## REQUIREMENT:
Your answer must be the records below, given again exactly, with no pictures in it.

## MATERIAL PROVIDED:

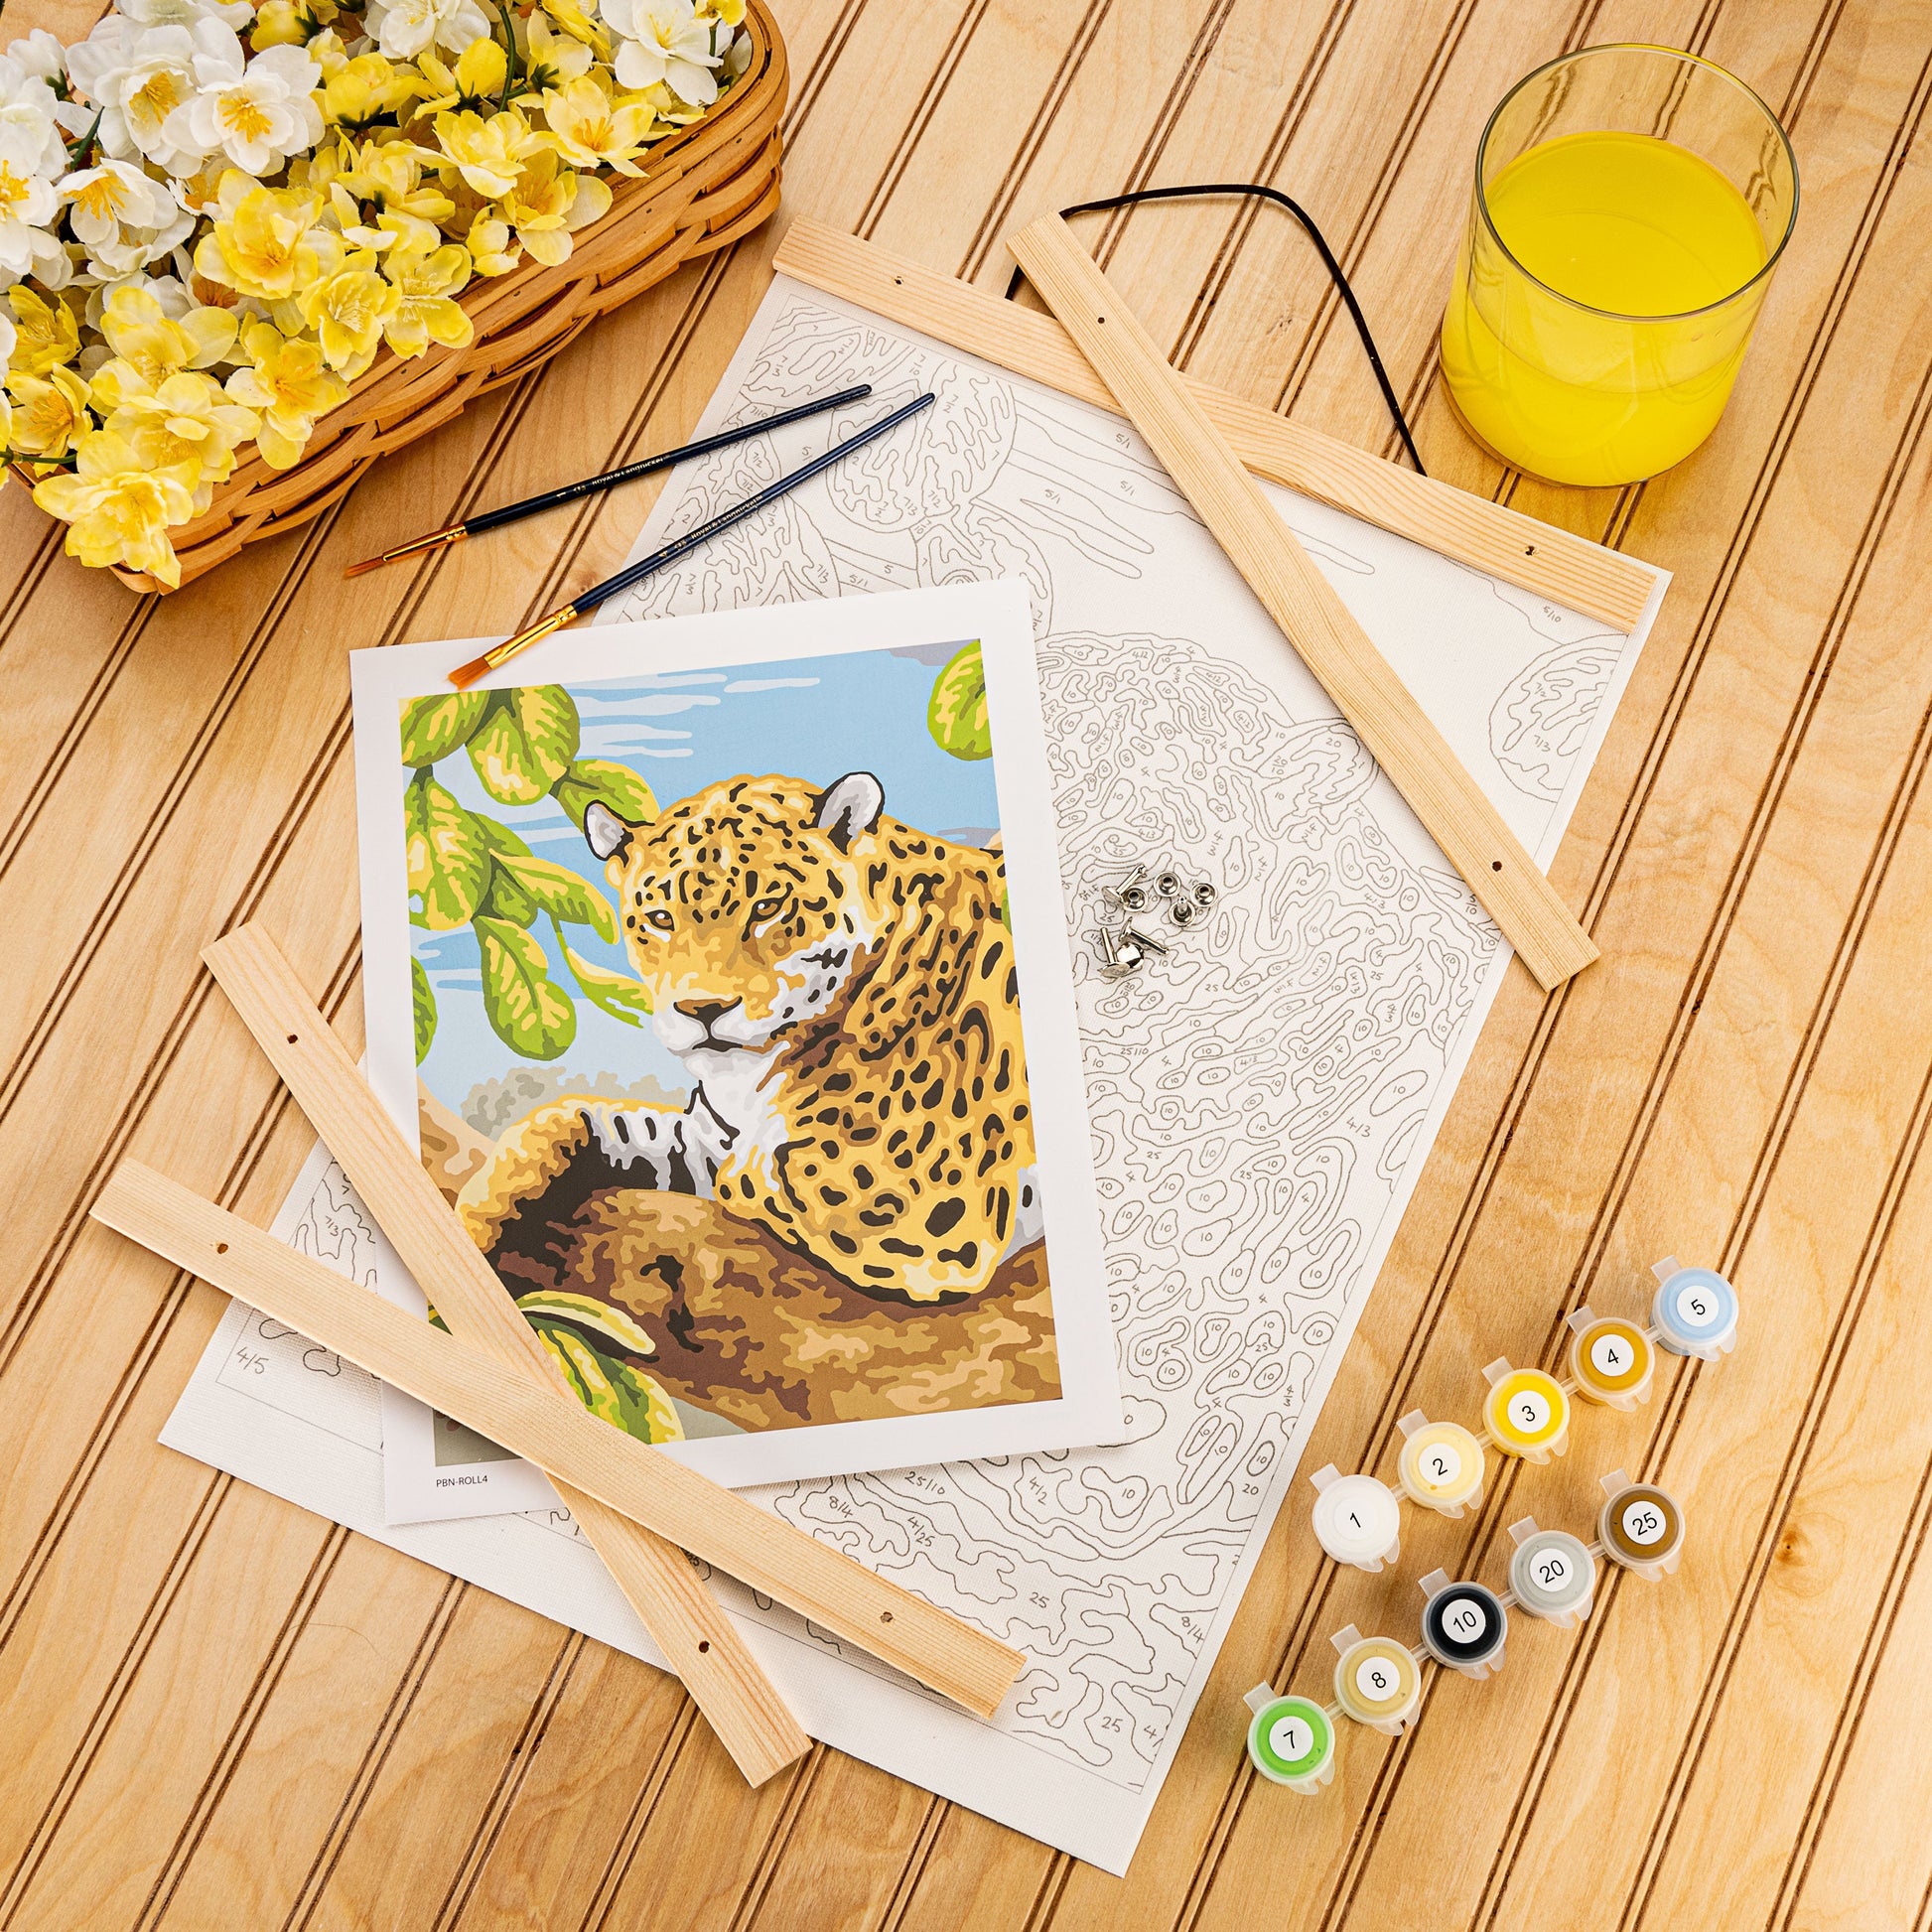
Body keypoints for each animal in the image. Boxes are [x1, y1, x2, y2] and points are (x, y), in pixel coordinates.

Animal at [457, 770, 1048, 1339]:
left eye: (767, 907)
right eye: (660, 919)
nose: (703, 1008)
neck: (750, 1077)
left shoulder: (910, 1216)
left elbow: (745, 1173)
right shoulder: (700, 1138)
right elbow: (573, 1118)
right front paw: (472, 1224)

## EXERCISE ANSWER:
Body keypoints for each animal in the image. Boxes are [x1, y1, x2, y2] and points are (x, y), in pixel coordinates.

Animal at [457, 770, 1048, 1339]:
left eye: (767, 907)
right eye: (660, 919)
nose: (703, 1008)
neck: (750, 1077)
left shoulder: (910, 1216)
left elbow: (745, 1173)
right shoulder: (700, 1138)
right elbow: (573, 1118)
right front paw: (472, 1224)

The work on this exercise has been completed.